Gram Staining Technique

The Gram stain procedure, developed by Hans Christian Gram in 1884, is a differential staining technique. It allows the differentiation of bacteria into one of the two groups based upon the color of the bacterial cells at the end of the procedure. The color of the cells at the end of the staining procedure depends on the differences in the structure of the cell wall.

Those that stain purple blue at the end of the procedure are said to be gram-positive. These bacteria have several layers of peptidoglycan in their cell walls.

Bacteria that stain pink after the gram stain are said to be gram-negative. These bacteria have an outer lipid membrane and a small amount of peptidoglycan in their cell walls.

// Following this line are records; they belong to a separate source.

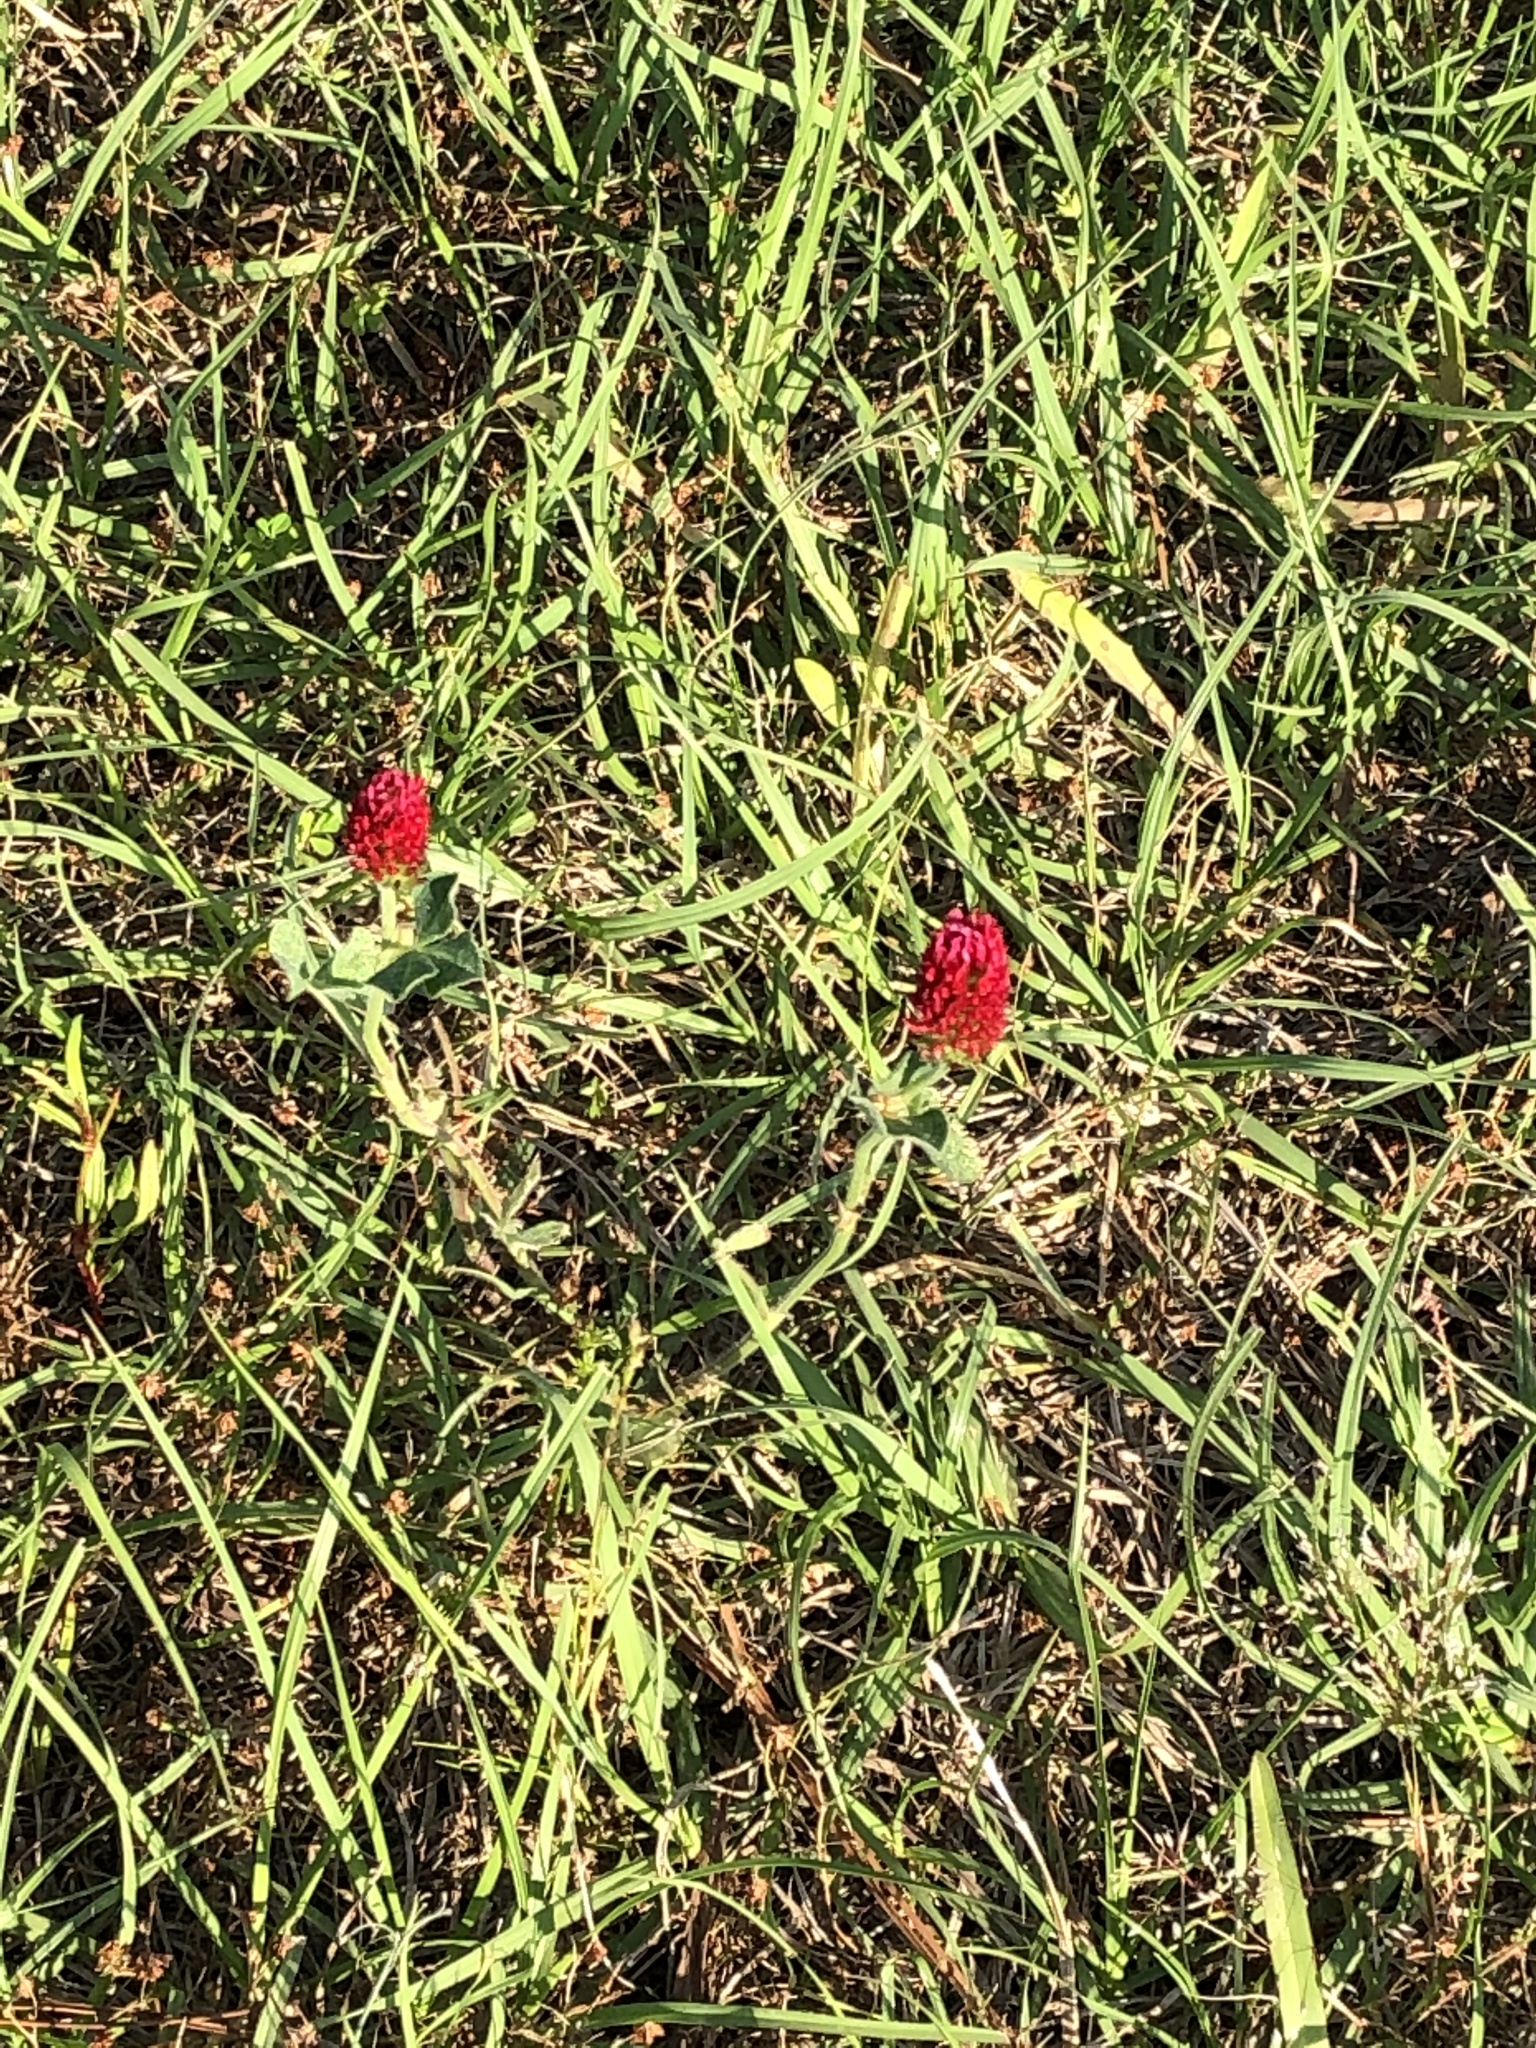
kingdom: Plantae
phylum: Tracheophyta
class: Magnoliopsida
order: Fabales
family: Fabaceae
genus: Trifolium
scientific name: Trifolium incarnatum
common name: Crimson clover
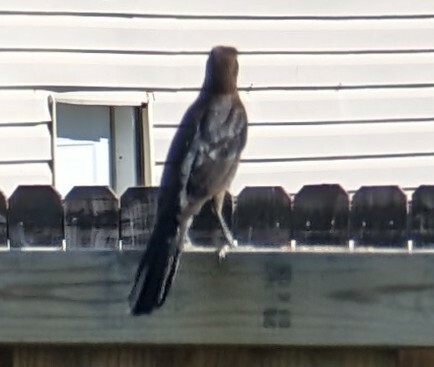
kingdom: Animalia
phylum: Chordata
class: Aves
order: Passeriformes
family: Icteridae
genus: Quiscalus
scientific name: Quiscalus mexicanus
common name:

Materials needed (per pair):

Gram stain reagents

Escherichia coli culture

Staphylococus epidermidis culture

Inoculation loop

Incinerator (heated for about 10 mins)

Method:

Each pair will prepare three smears. One smear will contain E. coli, one smear will contain S. epidermidis, and the one smear will contain a mixture of the two species. These three slides will be stained using the Gram stain procesure.

Smear preparation:

  1. Label the slides with your names and the name of the organism.
  1. Place a loopful of water on each slide
  1. Sterilize the inoculation loop. Hold the wire portion of the inoculating loop in the incinerator for 5-10 seconds or until it glows a bright orange. Remove the inoculation loop and allow it to cool a few seconds.
  1. Transfer a sample of bacteria from the Petri dish to the respective slide. Lift the side containing the agar out of the lid. Distinct colonies should be visible on the surface. Lightly scrape a sample of a colony from the agar. Try not to dig into the agar. Close the plate by returning the plate to the lid. The plate should remain closed with the agar side up.
  1. Transfer the bacteria from the loop to the drop of water on the slide and mix. Spread the sample over an area about the size of a quarter. The thinner and more spread out it is, the faster it dries and better it stains.
  1. Sterlize the loop.Repeat steps 2-5 for the other bacteria. Repeat steps 2-5 for the mixture of bacteria. Be sure to sterilize the loop between transfers of the two species. Add both bacteria to the drop of water before mixing.
  1. Allow all slides to air dry.
  1. Heat fix the slide by placing the back of the slide close to the incinerator opening for 5-10 seconds. Be careful as the incinerator will be hot!. Heat-fixing kills the bacteria and cause them to fix to the slide.
  1. Proceed to the staining technique.

The Gram Stain Procedure:

  1. Flood each stain with crystal violet for 1 min, then rinse with water. Shake off excess water into the sink. There is no need to blot the slide.
  1. Flood each stain with Gram’s iodine for 1 min, then rinse with water. Shake off excess water into the sink. There is no need to blot the slide.
  1. Flood each smear with 95% ethanol (decolorizer) for 3-5 seconds. Quickly rinse with water, shake excess water off. There is no need to blot the slide.
  1. Flood each stain with Safranin for 1 min, then rinse with water. Shake off excess water into the sink. Blot the slides with bibulous paper.
  1. Observe slides under the microscope.
  1. Determine Gram morphology. Draw your results.